##### GIVEN DATA #####

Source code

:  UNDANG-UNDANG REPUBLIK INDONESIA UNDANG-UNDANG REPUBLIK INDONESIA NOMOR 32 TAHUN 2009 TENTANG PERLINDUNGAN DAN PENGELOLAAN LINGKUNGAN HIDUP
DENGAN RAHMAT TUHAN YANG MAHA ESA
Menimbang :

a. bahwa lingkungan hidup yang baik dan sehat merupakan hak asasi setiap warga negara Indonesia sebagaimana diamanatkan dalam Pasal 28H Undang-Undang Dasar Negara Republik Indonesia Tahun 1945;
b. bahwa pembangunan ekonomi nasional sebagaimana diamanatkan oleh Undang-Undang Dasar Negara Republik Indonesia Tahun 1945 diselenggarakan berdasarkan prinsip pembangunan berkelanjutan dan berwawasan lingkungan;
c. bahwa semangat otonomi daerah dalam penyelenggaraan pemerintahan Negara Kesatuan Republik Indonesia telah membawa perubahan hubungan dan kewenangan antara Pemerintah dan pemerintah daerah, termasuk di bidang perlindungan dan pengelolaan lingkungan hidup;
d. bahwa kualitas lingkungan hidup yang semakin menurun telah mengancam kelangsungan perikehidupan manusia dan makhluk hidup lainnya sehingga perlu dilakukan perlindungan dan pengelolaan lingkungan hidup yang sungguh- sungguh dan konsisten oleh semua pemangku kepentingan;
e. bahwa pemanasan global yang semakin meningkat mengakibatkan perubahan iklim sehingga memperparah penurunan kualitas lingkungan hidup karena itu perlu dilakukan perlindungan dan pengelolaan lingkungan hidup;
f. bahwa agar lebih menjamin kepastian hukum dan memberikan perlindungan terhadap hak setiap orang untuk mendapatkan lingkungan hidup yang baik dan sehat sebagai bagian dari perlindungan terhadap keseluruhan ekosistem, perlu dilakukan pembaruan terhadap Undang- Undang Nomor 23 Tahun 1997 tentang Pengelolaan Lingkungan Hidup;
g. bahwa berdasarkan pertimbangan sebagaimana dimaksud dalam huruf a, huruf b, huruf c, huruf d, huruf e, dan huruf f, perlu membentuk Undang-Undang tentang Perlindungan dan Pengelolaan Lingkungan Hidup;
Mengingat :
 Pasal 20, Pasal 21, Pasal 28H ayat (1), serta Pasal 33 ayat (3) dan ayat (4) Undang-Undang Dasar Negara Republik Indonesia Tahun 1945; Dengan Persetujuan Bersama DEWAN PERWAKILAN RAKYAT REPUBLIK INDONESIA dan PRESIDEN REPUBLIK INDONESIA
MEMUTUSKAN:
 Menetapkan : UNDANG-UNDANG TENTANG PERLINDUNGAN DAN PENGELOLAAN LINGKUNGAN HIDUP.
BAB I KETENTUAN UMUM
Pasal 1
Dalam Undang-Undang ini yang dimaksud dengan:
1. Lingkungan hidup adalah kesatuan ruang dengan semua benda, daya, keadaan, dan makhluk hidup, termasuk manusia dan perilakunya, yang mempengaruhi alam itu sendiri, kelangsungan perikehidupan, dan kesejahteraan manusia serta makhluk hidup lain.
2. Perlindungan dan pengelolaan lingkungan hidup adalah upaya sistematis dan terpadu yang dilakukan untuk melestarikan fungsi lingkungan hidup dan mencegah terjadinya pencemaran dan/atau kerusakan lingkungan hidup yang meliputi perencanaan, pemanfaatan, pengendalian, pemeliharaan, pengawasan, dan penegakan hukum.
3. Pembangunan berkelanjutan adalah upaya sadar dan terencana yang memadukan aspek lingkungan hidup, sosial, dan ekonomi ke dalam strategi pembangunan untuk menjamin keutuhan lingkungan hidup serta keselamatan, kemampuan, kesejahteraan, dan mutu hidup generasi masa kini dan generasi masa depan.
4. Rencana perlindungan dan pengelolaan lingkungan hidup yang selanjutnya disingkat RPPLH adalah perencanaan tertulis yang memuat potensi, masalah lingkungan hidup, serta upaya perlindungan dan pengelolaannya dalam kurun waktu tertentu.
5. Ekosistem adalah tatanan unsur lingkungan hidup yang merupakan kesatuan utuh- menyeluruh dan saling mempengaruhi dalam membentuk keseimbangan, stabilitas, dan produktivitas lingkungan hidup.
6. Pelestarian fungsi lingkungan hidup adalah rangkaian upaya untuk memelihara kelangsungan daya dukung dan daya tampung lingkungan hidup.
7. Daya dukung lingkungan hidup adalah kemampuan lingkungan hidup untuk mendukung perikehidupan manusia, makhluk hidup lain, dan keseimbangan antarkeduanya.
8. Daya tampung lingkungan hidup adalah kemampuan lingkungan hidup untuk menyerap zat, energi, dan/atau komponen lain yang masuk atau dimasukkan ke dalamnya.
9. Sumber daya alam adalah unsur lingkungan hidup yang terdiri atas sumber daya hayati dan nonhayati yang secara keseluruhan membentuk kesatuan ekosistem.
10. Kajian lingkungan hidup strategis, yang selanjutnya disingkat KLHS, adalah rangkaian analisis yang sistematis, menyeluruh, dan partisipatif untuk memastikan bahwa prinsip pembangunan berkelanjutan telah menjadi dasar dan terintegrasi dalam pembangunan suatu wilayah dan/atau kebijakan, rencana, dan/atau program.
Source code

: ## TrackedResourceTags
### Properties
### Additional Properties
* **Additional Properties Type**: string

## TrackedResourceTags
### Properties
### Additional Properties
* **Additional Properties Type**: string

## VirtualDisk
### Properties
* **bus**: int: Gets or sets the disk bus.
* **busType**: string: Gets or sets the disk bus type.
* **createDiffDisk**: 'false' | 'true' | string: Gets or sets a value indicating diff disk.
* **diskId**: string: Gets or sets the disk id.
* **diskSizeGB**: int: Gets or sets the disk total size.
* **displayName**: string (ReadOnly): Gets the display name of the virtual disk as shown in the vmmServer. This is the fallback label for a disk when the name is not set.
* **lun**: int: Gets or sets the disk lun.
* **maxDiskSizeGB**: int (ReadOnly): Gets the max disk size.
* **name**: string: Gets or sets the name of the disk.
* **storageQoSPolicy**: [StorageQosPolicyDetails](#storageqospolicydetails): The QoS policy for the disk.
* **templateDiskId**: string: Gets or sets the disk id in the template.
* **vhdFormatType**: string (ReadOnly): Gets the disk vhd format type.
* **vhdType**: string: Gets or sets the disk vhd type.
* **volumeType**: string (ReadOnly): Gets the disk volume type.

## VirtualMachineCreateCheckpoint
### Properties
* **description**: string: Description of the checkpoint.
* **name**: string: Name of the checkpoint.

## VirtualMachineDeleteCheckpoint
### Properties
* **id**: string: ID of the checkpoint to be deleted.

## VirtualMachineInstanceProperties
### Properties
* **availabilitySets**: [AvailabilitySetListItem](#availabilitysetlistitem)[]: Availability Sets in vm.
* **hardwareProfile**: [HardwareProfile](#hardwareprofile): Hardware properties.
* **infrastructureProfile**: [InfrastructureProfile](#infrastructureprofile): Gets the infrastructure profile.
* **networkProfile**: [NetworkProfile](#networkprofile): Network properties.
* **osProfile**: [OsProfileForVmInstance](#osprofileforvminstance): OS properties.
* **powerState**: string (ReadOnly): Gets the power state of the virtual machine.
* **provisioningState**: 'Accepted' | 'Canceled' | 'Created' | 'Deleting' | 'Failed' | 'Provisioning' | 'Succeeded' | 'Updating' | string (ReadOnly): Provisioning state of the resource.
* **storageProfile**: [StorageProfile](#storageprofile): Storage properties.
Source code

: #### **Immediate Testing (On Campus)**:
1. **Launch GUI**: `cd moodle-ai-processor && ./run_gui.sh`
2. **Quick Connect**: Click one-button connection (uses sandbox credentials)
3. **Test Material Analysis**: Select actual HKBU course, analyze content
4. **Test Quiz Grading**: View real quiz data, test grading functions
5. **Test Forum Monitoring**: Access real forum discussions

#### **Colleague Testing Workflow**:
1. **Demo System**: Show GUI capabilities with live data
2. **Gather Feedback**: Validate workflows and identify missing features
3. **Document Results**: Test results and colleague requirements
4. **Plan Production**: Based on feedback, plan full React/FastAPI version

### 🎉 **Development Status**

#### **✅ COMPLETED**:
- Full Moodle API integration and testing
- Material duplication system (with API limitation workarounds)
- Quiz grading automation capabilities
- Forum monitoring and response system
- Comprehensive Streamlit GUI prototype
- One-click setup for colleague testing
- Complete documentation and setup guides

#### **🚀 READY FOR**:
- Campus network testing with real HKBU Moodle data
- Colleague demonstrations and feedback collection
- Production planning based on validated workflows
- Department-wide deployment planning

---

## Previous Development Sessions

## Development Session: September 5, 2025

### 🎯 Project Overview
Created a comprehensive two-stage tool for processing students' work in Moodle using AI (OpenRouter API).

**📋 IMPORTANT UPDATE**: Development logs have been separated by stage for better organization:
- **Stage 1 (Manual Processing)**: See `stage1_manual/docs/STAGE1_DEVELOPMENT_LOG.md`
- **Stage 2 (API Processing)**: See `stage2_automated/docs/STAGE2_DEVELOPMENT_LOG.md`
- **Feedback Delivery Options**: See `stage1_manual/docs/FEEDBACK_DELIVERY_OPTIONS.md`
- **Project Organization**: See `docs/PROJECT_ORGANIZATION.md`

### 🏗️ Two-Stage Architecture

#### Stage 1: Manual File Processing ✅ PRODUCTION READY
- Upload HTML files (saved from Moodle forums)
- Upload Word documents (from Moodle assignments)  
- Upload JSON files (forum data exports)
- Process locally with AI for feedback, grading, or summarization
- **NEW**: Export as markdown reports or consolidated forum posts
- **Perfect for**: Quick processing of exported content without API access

#####

**ASSIGNMENT**
Print exactly the lines from the one with "- **Feedback Delivery" through the end of the data, inclusive.

**WRITTEN RESPONSE**
- **Feedback Delivery Options**: See `stage1_manual/docs/FEEDBACK_DELIVERY_OPTIONS.md`
- **Project Organization**: See `docs/PROJECT_ORGANIZATION.md`

### 🏗️ Two-Stage Architecture

#### Stage 1: Manual File Processing ✅ PRODUCTION READY
- Upload HTML files (saved from Moodle forums)
- Upload Word documents (from Moodle assignments)  
- Upload JSON files (forum data exports)
- Process locally with AI for feedback, grading, or summarization
- **NEW**: Export as markdown reports or consolidated forum posts
- **Perfect for**: Quick processing of exported content without API access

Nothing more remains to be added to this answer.